# Thermodynamics - For Kids

The piston of an engine displayed at National Museum of Nature and Science, Tokyo. Source: Wikipedia via 160SX

Thermodynamics is the science of energy. It is most often used to analyze machinery which uses heat energy to run, such as steam turbines and internal combustion engines. Such machines are called heat engines. Thermodynamics is often used in combination with heat transfer analysis. I will focus the discussion here on heat engines since they are a central subject in the application of thermodynamics.

The key principle behind how heat engines operate is that heat is applied to a working medium, such as air, which increases its pressure. This high pressure medium then "pushes" against an object causing it to move. This object could be a piston or a turbine blade. The motion of the piston (or turbine blade) is then converted, through a series of mechanisms (such as a crankshaft and transmission), into useful work. This useful work could be the forward movement of an automobile, or the production of electricity using a generator. Thermodynamics is the analytical means by which to design a machine which can most efficiently convert heat energy into useful work.

To illustrate the basics of this concept, consider the schematic below of a piston for a two-cycle engine. There are two stages for the piston motion; outward motion (shown on the left) and inward motion (shown on the right). For the first half of the engine cycle the piston moves outward, and for the second half of the engine cycle the piston moves inward. The green line shows the top-most position of the piston and the red line shows the bottom-most position of the piston. The piston moves continuously between these two positions, and turns a crankshaft (not shown) connected to it.

Inside the piston chamber there is a working medium, which is air. For the first half of the engine cycle (shown on the left) the air, which is mixed with fuel, is ignited with a spark plug (not shown). This causes the air temperature inside the chamber to increase to a high level, which might be as high as 2500 degrees Celsius. The high temperature causes the pressure of the air to increase to a high level. This high pressure air pushes on the piston causing it to move outward and do work. Near the end of this cycle an exhaust valve opens (not shown). This allows the air inside the chamber to be released, which lowers the pressure inside the chamber. At the same time fresh air is sucked into the chamber through another valve (not shown).

For the second half of the engine cycle (shown on the right) the piston moves inward. The inward motion of the piston requires energy since it must push against the air inside the chamber. However, since the air pressure in the chamber is lower than in the first stage, the energy needed to push against the air is less than the energy that was applied to the piston when it was pushed outward (in the first stage). As a result, net work is produced, and this net work is used to run the engine.

At the end of the second stage, with the piston at the bottom-most position, a full engine cycle has been completed. And now the air inside the piston chamber will once more be injected with fuel and then ignited with the spark plug. The process will then repeat.

The back-and-forth motion of a piston is usually very fast. For example, an automobile engine will usually run at thousands of revolutions per minute, using multiple pistons.
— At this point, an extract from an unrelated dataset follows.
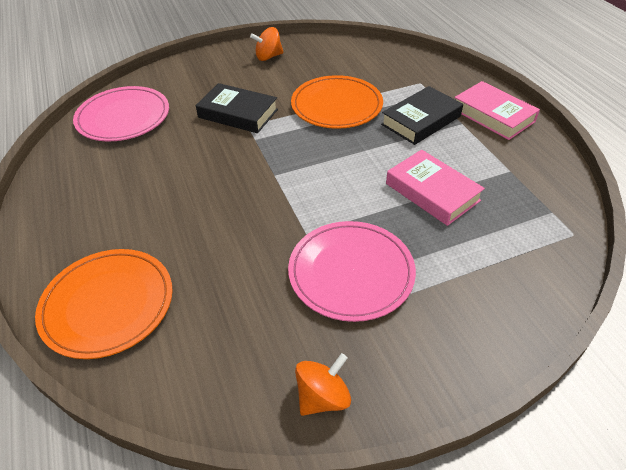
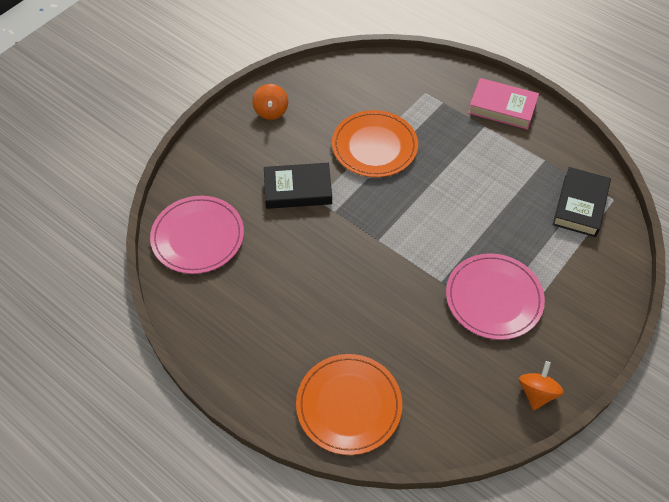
camera: 30 degrees left, 10 degrees up
orange spinning top [250,27,284,61] -> orange spinning top turned 45 degrees counterclockwise [252,84,288,120]
black book [381,86,463,145] -> black book moved to [553,167,611,237]
pink book [386,150,485,226] -> none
All real-world heat engines use a gas as the working medium since it is most efficient. A working medium must be able to expand easily when heat is applied, and this is why a gas is most suitable. Using a liquid wouldn't work nearly as well, and neither would a solid. The medium used is usually air, but it can also be other types of gas, such as hydrogen or helium which is used in Stirling engines.

Thermodynamics is an interesting subject with a lot of applications. I've described one such application, but there are many more. Here are some fun toys that demonstrate some of the principles of thermodynamics: drinking bird and hand boiler.